Osterfeuer-Verordnung noch in der Diskussion

Osterfeuer sollen in Wetter künftig an weniger Stellen lodern.
Osterfeuer sollen in Wetter künftig an weniger Stellen lodern.
Foto: WAZ FotoPool
Was wir bereits wissen
Viele Bürger fühlen sich gegängelt, weil die Stadt mit einer neuen Verordnung die Zahl der Osterfeuer begrenzen will. Jetzt meldeten sich Bürger im Hauptausschuss zu Wort.

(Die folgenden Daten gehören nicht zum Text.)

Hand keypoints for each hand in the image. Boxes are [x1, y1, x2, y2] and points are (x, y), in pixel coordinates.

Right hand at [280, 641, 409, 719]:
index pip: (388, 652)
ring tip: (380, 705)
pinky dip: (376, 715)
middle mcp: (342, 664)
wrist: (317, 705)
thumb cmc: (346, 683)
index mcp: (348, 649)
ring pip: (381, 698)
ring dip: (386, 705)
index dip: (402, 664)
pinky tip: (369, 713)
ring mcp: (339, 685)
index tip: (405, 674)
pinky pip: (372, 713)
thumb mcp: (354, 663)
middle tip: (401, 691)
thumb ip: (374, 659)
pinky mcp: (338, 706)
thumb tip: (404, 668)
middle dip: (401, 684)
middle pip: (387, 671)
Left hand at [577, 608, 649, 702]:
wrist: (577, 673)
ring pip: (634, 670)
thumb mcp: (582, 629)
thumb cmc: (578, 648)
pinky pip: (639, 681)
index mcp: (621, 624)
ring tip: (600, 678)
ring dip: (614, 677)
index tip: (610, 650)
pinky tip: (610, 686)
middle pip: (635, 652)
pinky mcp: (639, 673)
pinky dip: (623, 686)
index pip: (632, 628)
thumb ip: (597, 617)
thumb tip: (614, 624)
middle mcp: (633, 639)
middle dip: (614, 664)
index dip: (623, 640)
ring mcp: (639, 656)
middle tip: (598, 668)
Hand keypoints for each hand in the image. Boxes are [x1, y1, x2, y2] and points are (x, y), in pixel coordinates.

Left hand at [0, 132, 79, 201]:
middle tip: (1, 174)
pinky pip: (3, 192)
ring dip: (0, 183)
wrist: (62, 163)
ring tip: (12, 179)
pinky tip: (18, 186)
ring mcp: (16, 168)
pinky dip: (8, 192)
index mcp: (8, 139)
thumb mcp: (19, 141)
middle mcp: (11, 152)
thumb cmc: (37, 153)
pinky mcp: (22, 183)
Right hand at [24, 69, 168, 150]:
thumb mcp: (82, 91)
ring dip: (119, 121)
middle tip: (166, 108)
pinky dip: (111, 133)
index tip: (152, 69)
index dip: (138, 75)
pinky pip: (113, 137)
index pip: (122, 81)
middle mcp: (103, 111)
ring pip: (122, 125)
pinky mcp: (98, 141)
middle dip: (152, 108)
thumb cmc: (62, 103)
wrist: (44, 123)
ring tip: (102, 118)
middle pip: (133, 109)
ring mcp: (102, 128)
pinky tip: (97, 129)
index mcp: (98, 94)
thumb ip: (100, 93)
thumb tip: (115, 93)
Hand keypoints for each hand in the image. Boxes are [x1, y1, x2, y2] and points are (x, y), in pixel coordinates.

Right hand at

Wetter..  Wann sind Nachbarn nicht mehr nur Nachbarn, sondern eine Nachbarschaft, die sich zum Beispiel auch der Traditionspflege verschrieben hat? Eine Frage, die die Rechtsexperten der städtischen Verwaltung in diesen Tagen beantworten müssen. Denn die Entscheidung über die Regulierung der Osterfeuer in der Stadt ist bis zur Ratssitzung am kommenden Donnerstag, 26. Februar, vertagt. Bis dahin soll „rechtsfest geklärt werden“, so Bürgermeister Frank Hasenberg, ob die Liste der möglichen Veranstalter um den Begriff „Nachbarschaften“ erweitert werden kann. Bislang sind als Veranstalter eines Brauchtumsfeuers zugelassen: „eine in der Ortsgemeinschaft verankerte Glaubensgemeinschaft, Organisation oder ein Verein“. Weitere wichtige Voraussetzung: Das Feuer muss öffentlich zugänglich sein.

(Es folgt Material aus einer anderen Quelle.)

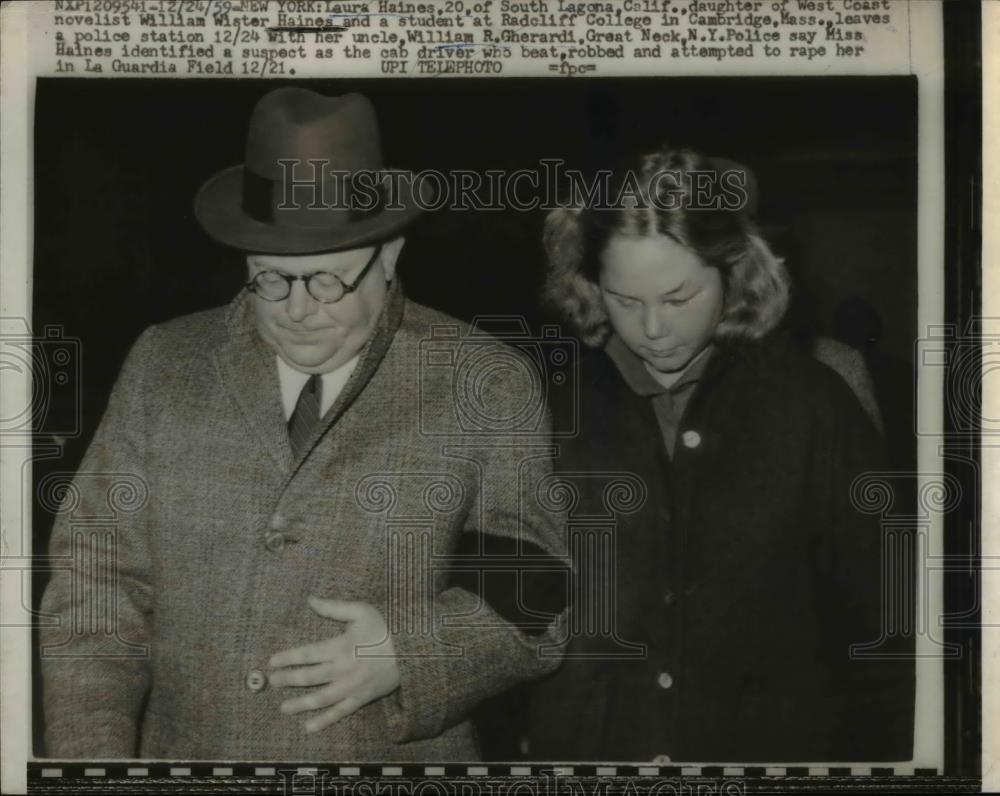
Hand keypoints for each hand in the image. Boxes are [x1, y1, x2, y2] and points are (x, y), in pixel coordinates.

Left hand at [268, 596, 399, 732]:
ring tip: (283, 707)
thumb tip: (310, 599)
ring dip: (300, 703)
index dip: (288, 658)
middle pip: (310, 676)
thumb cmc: (385, 627)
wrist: (412, 650)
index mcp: (341, 646)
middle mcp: (343, 669)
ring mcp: (352, 686)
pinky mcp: (362, 698)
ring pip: (321, 698)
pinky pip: (340, 712)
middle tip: (272, 682)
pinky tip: (309, 727)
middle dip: (288, 679)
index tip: (272, 662)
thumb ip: (334, 608)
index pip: (308, 653)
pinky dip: (324, 720)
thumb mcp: (361, 611)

„Es geht ums soziale Miteinander“

Knapp ein Dutzend Vertreter eben solcher Nachbarschaften hatten sich nun im Ratssaal eingefunden, um in der Hauptausschuss-Sitzung ihre Bedenken zu äußern. Ein Anwohner der Kattenkuhle betonte, dass man seit 20 Jahren in seinem Garten zusammenkomme, um den Strauch- und Baumschnitt aus den umliegenden Gärten zu verbrennen. „Jeder bringt etwas mit, und man sitzt gemütlich zusammen. Es geht hier doch auch um das soziale Miteinander.“

Ein Aspekt, den die anwesenden Politiker zwar nachvollziehen können, der allerdings nicht in jedem Fall die Anforderungen des Immissionsschutzgesetz schlägt. Denn das verbiete eigentlich grundsätzlich, dass Feuer in der Stadt entzündet werden. „In den vergangenen Jahren ist es immer wieder zu Beschwerden gekommen“, erläuterte dazu Margot Wiese, für den Fachbereich Ordnung zuständig. Vor allem der Raum Dortmund sei dabei betroffen gewesen, und da zähle Wetter dazu.

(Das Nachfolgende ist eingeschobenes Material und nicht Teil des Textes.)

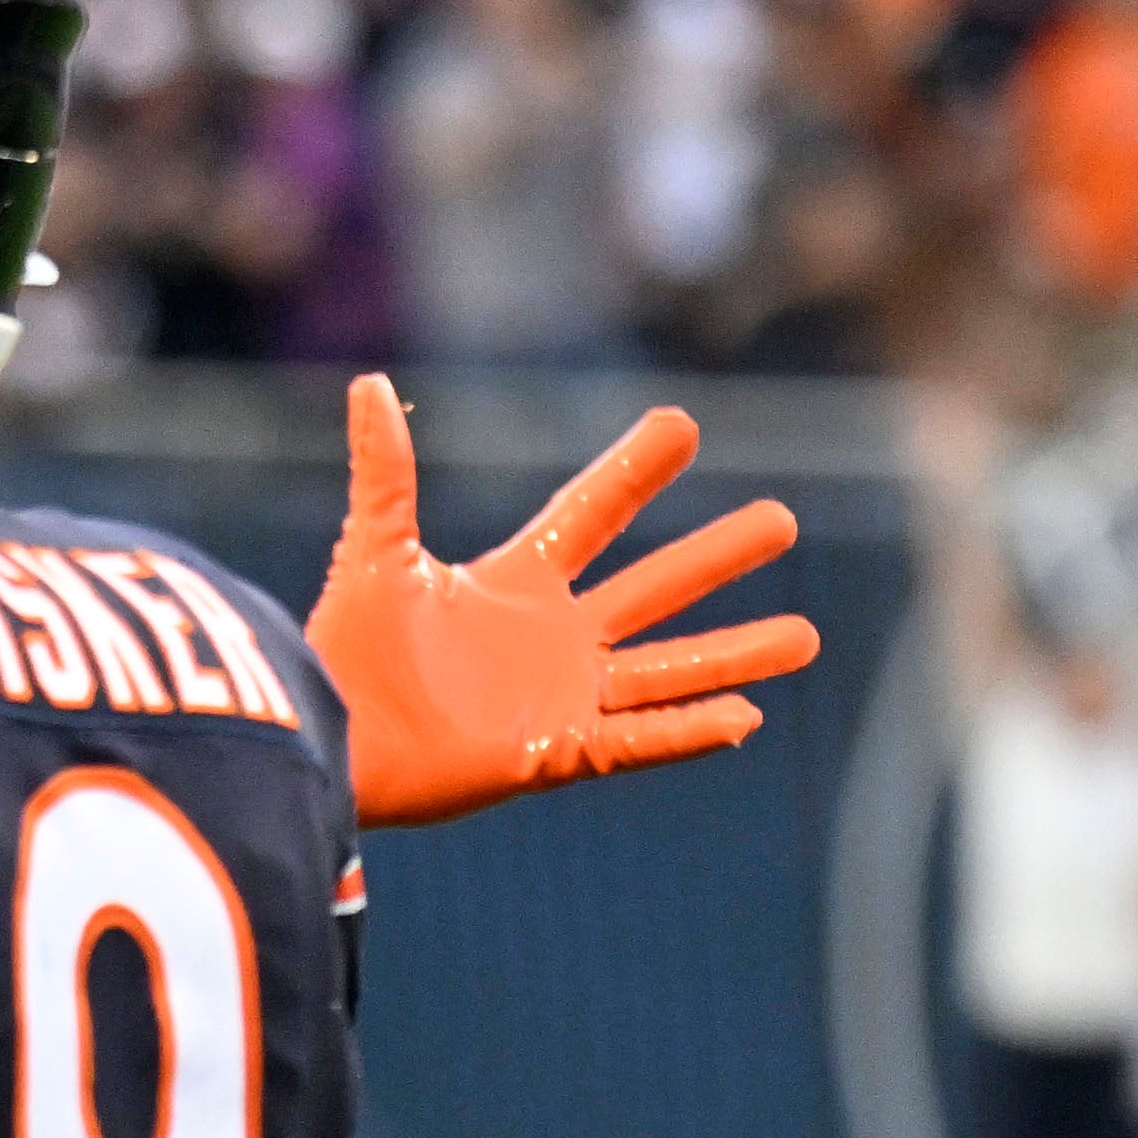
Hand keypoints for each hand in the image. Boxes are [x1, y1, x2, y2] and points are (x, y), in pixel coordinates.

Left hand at [305, 372, 819, 828]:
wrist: (330, 738)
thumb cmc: (346, 651)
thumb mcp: (374, 551)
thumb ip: (384, 471)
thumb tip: (367, 382)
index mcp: (513, 584)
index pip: (592, 515)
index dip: (635, 471)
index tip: (683, 425)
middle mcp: (549, 638)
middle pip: (654, 586)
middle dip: (717, 557)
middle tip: (783, 521)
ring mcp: (559, 697)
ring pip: (668, 669)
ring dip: (735, 653)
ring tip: (806, 636)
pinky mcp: (555, 754)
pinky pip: (637, 740)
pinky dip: (689, 731)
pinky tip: (748, 715)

Die Beschwerden hätten nun dazu geführt, dass sowohl das Land als auch die Bezirksregierung den Kreis zum Handeln aufgerufen hätten. „Nun können wir dieses Thema nicht mehr aufschieben“, betonte Wiese angesichts der Frage von AfD und FDP, ob man nicht das Inkrafttreten der Brauchtumsfeuer-Verordnung auf die Zeit nach Ostern verschieben könne.

Ausnahmegenehmigungen können für Besitzer großer Flächen erteilt werden, die im Rahmen der Landschaftspflege große Mengen an Grünschnitt entsorgen müssen. Allerdings: Eine Ausnahmegenehmigung kostet etwa 50 Euro.